The Accountability and Ethics in the Digital Ecosystem theme is something that games industry needs to investigate. There are some classical ethical issues like loot boxes, but also the whole idea that games are designed to be catchy, and that there is money involved to purchase additional elements beyond the game itself. Doing all that in an ethical way… the industry is more aware of these things than it used to be, but there are still enough studios which do not pay as much attention to these issues, which comes around to bite the entire industry. I am sure I am not the only parent whose child managed to run up a bill on their phone because they bought elements in some kind of game, and didn’t quite realise that they were purchasing them with real money.
There are discussions in some games conferences, where developers explain their ethical procedures which are designed to make sure they are not taking advantage of people who cannot afford additional purchases.

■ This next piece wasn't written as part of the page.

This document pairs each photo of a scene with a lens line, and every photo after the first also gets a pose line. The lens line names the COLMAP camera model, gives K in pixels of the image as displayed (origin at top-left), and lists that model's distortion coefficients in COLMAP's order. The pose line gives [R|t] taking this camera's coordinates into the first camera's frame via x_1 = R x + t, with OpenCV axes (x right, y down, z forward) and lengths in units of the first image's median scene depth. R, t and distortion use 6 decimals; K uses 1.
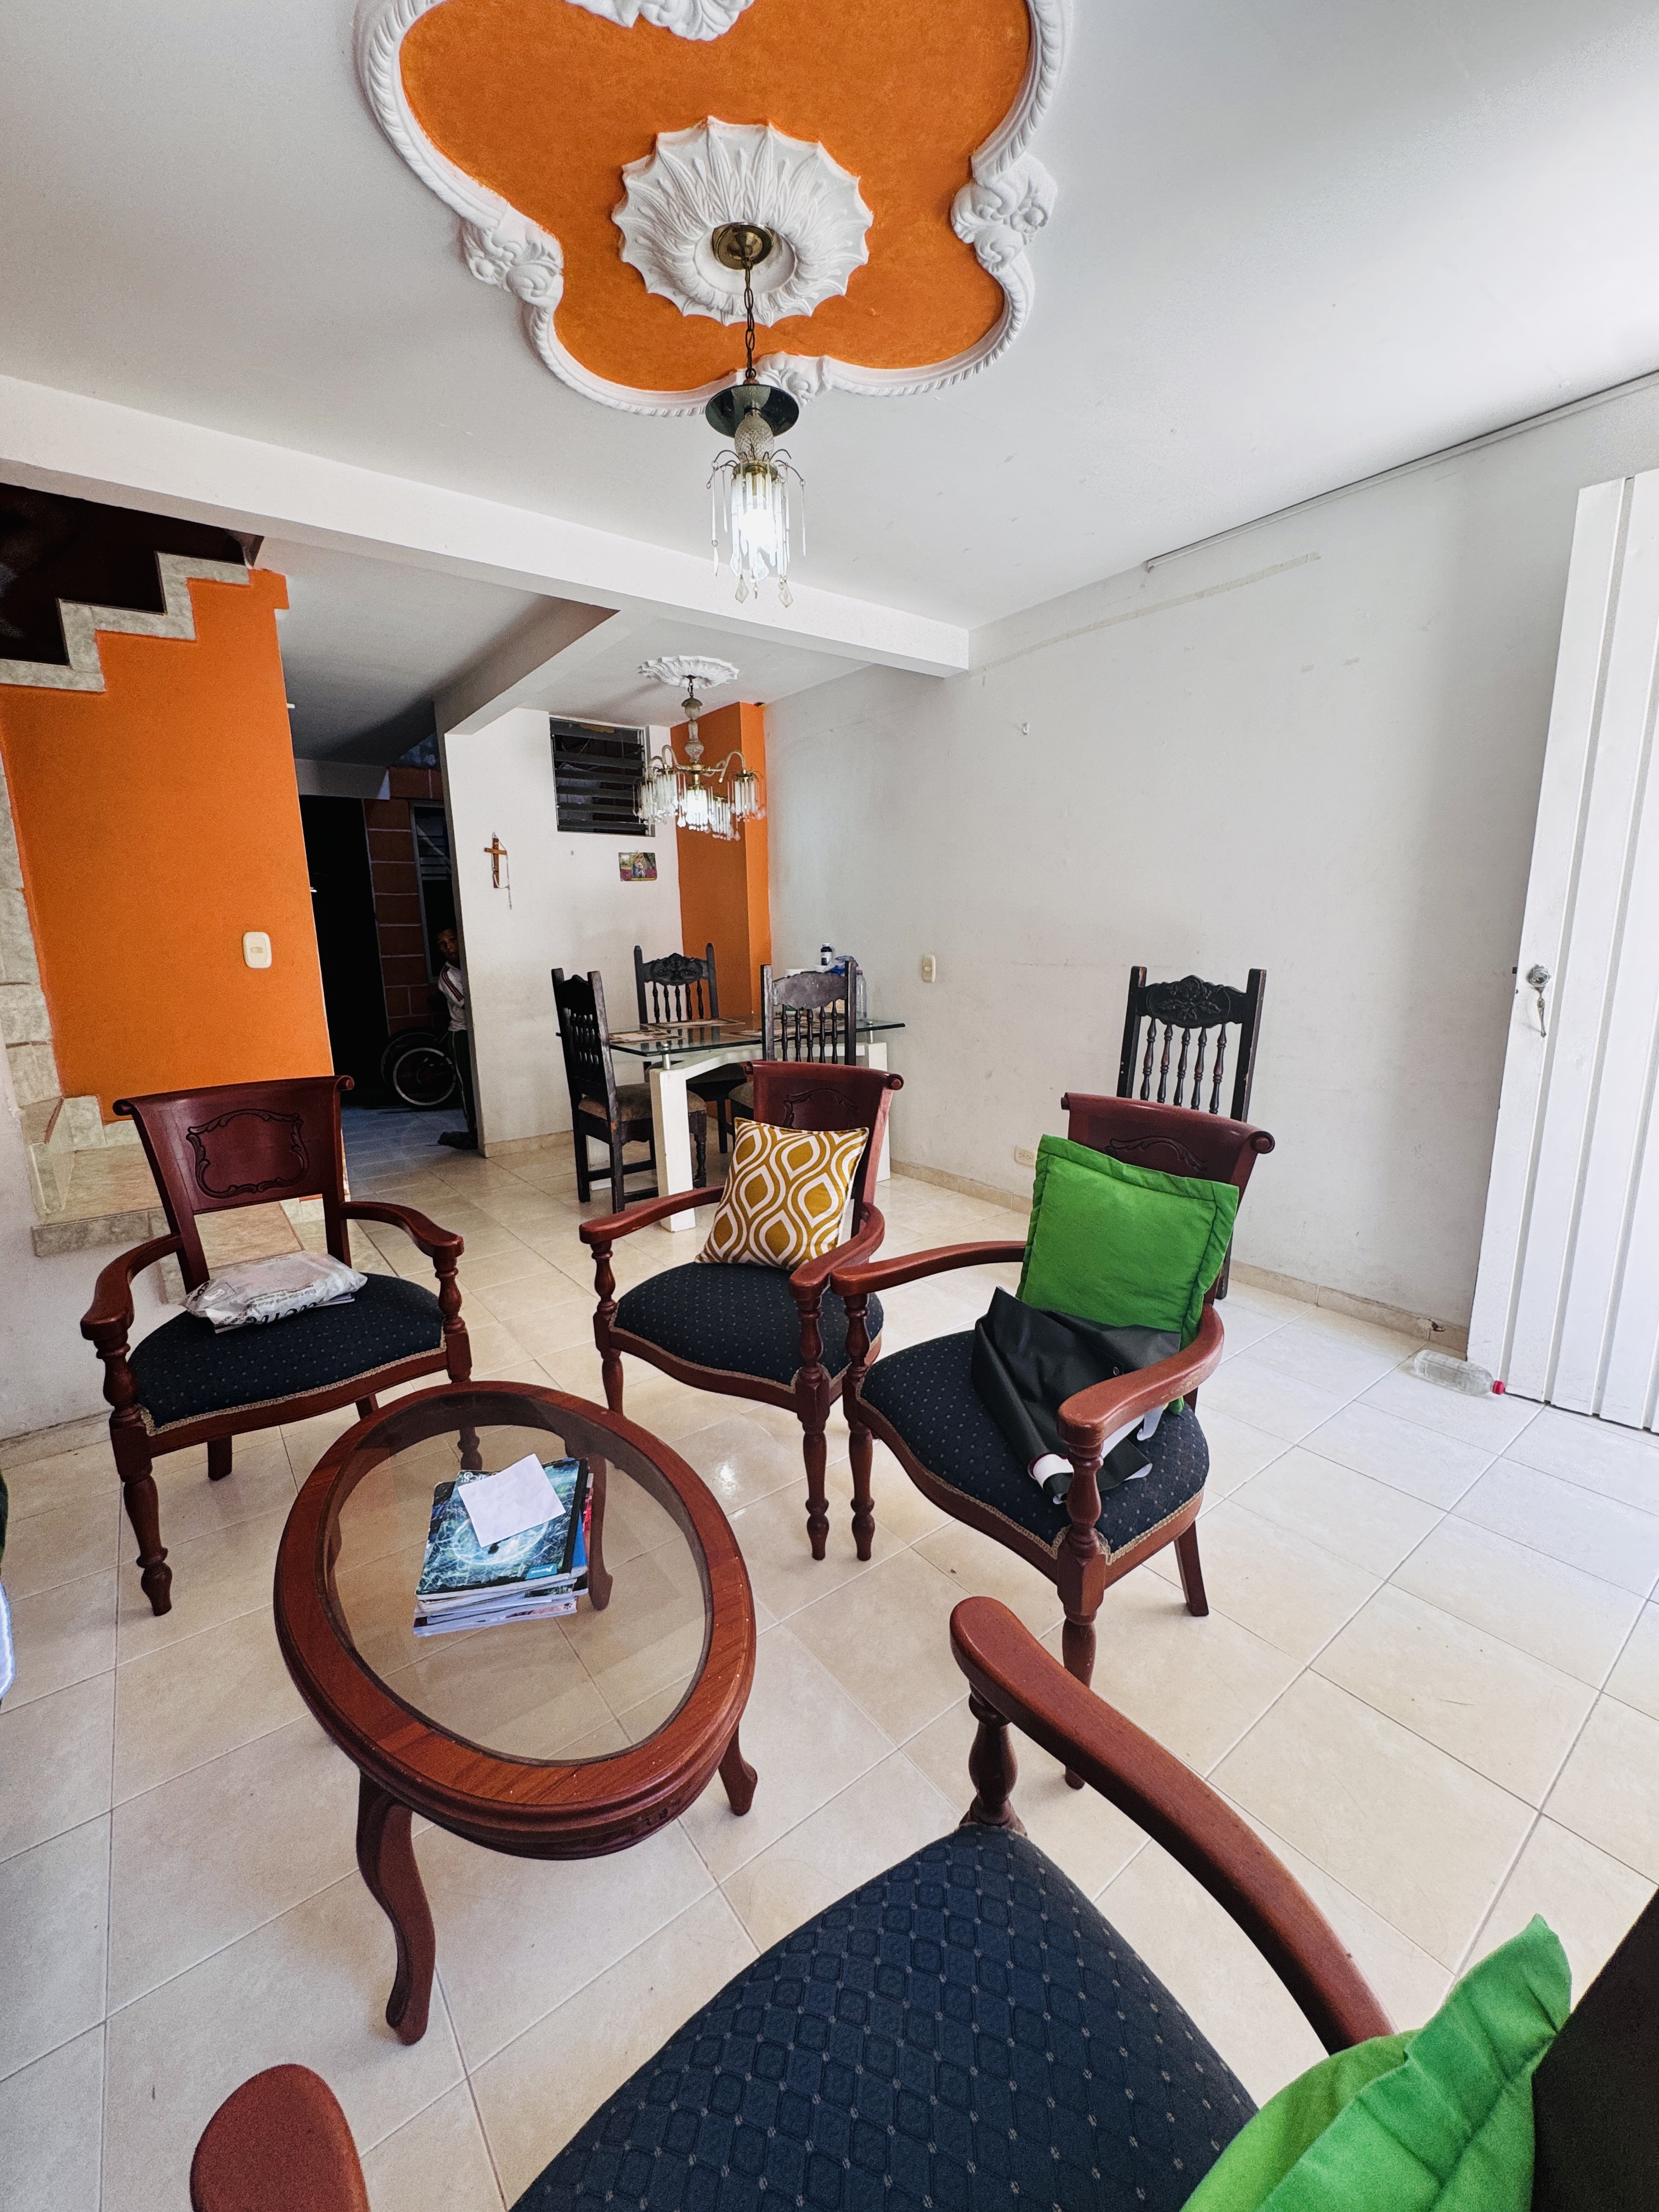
lens RADIAL K [[885.5, 0, 830.8], [0, 885.5, 1101.4], [0, 0, 1]] dist [-0.001691, 0.000279]
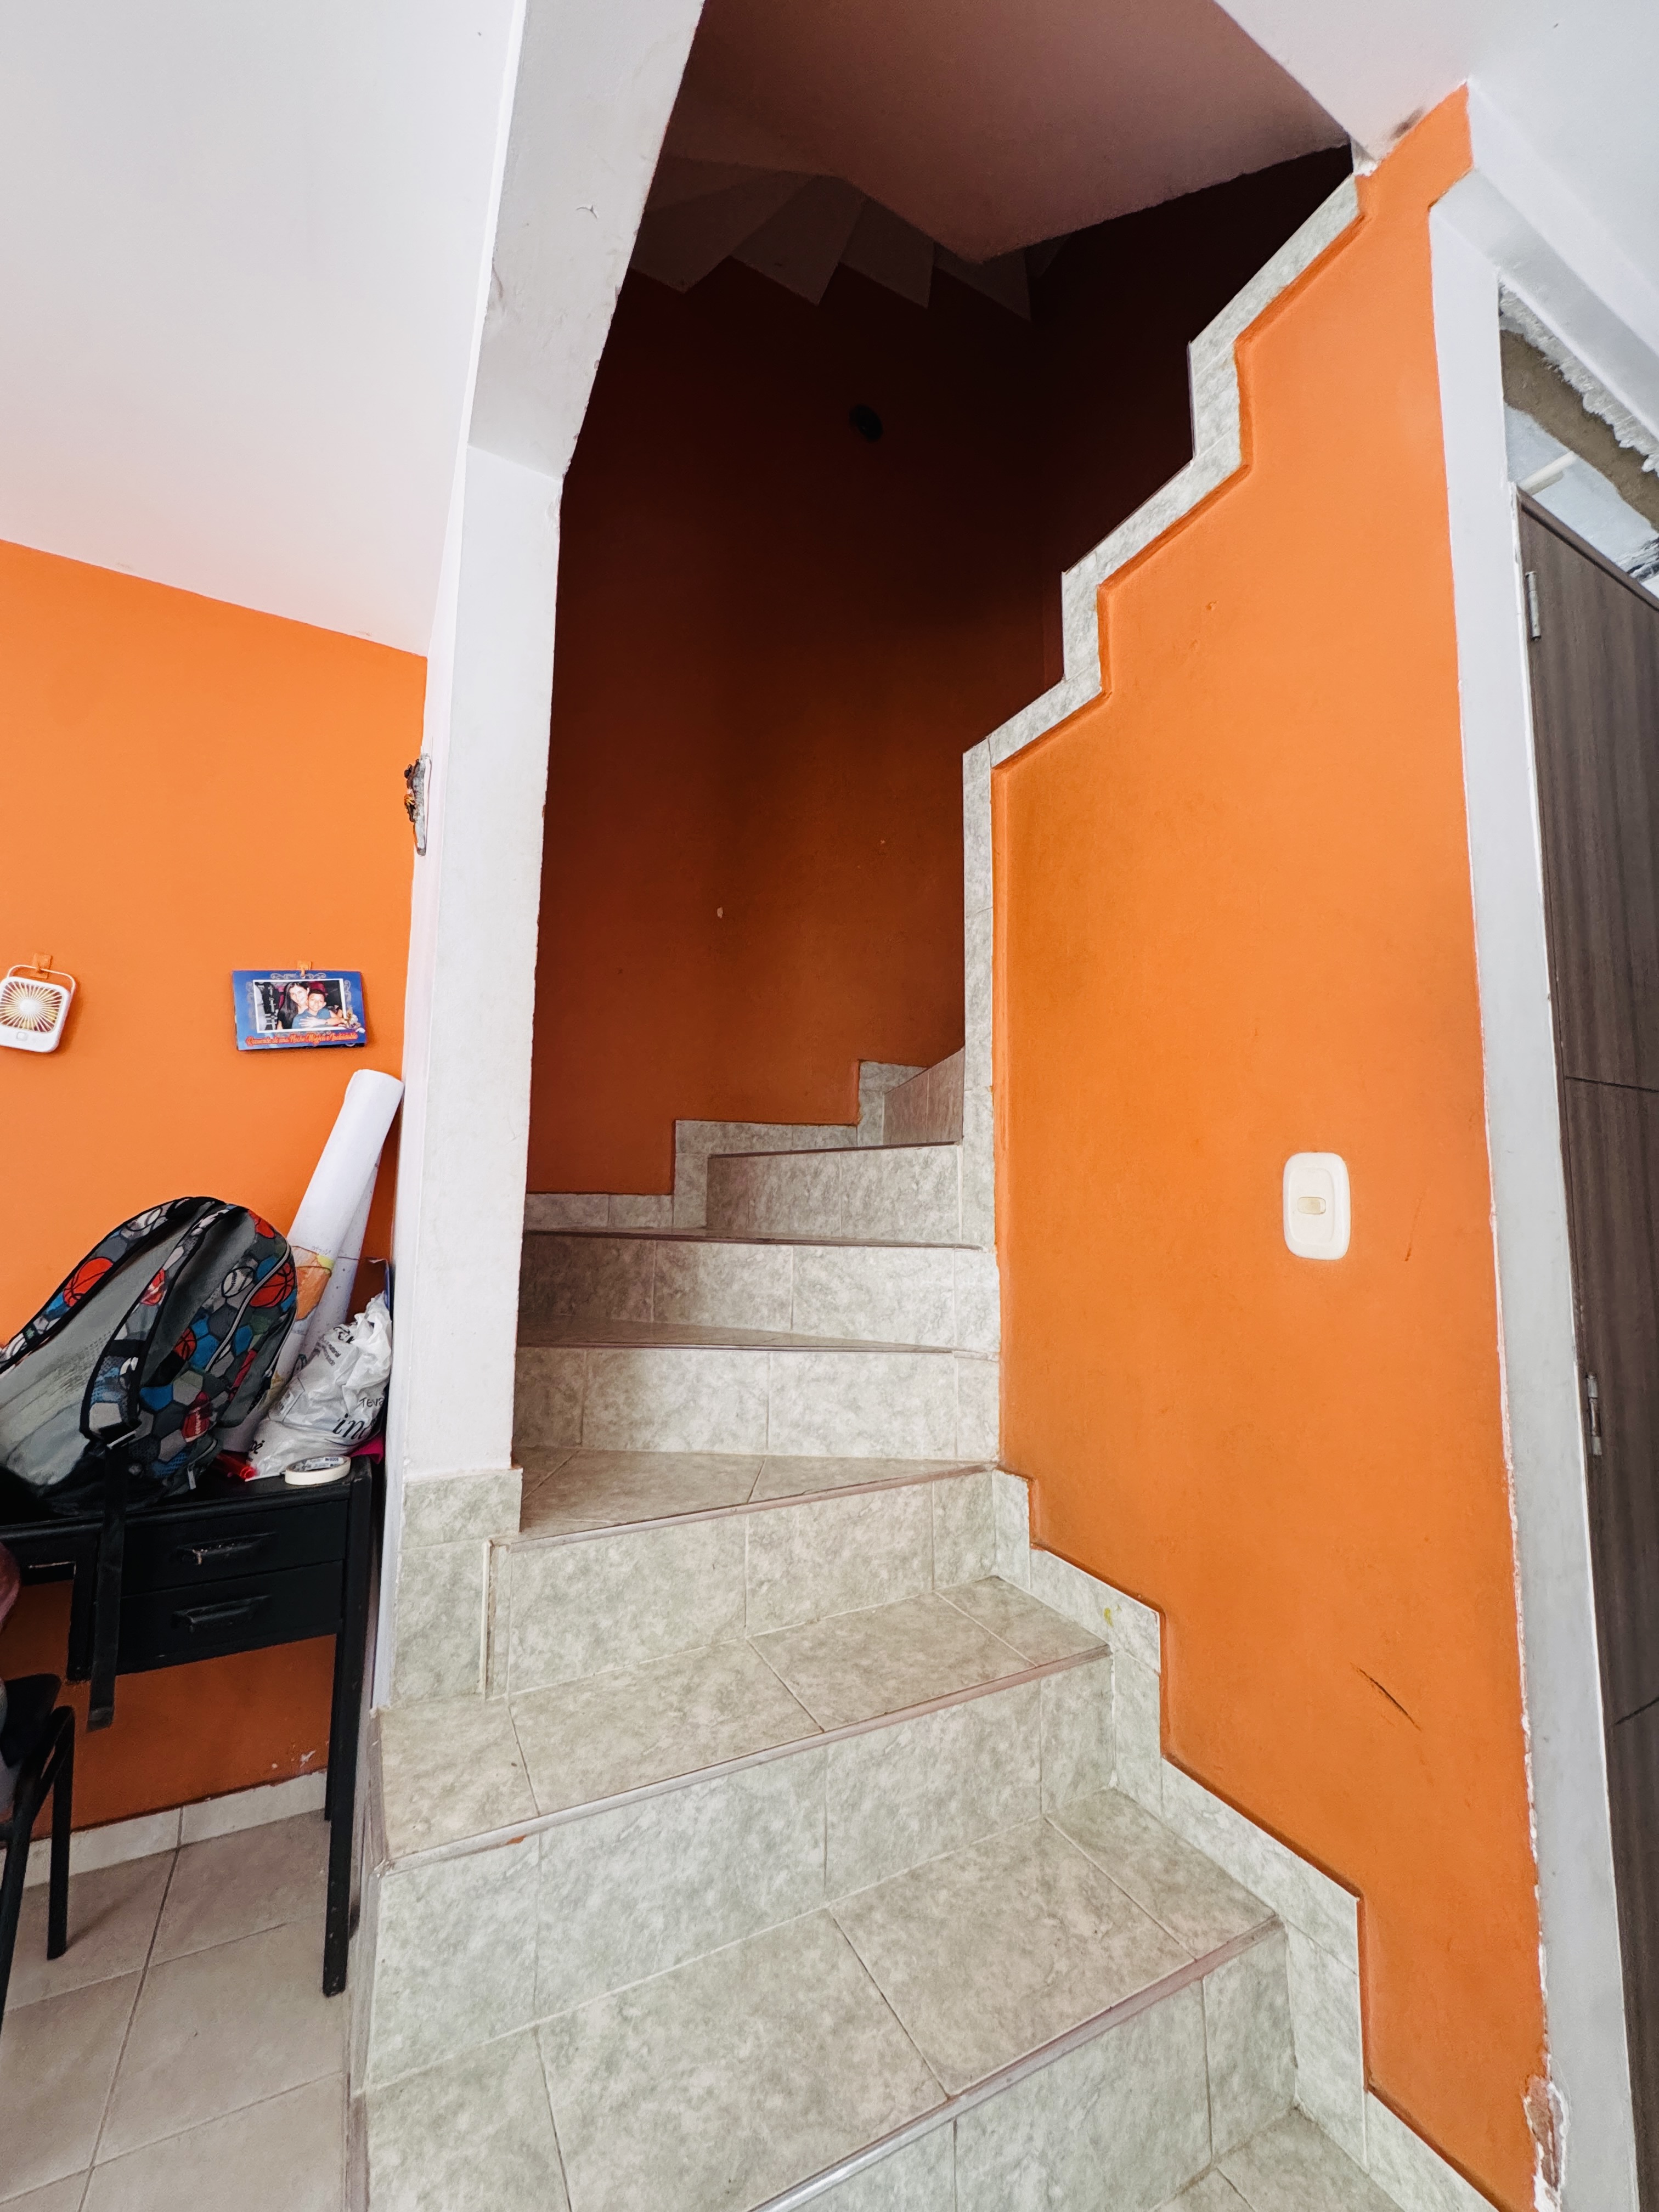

As an example, one company has a system which automatically flags any account that spent a large enough some of money in a short period of time. The company would then endeavour to contact them and ask whether it is fine for them to spend that much. One such account had spent over £10,000 in about a month. They investigated, and it turned out that the account belonged to a reasonably well-known person, who used the game to wind-down after work. The person replied to the company basically saying: “don’t worry, I can afford it 😊”.
I am also interested in Digital Vulnerabilities theme – there is a technical challenge to create software that is stable enough to be used to store personal identifiable information, as well as any systems related to money transactions. The level of stability of games and platforms is a lot higher than for some of the other types of commercial software. Part of that is e.g. on games consoles, where you have people’s bank accounts running through them. If a game is not stable enough, someone could hack through it, and access those bank details.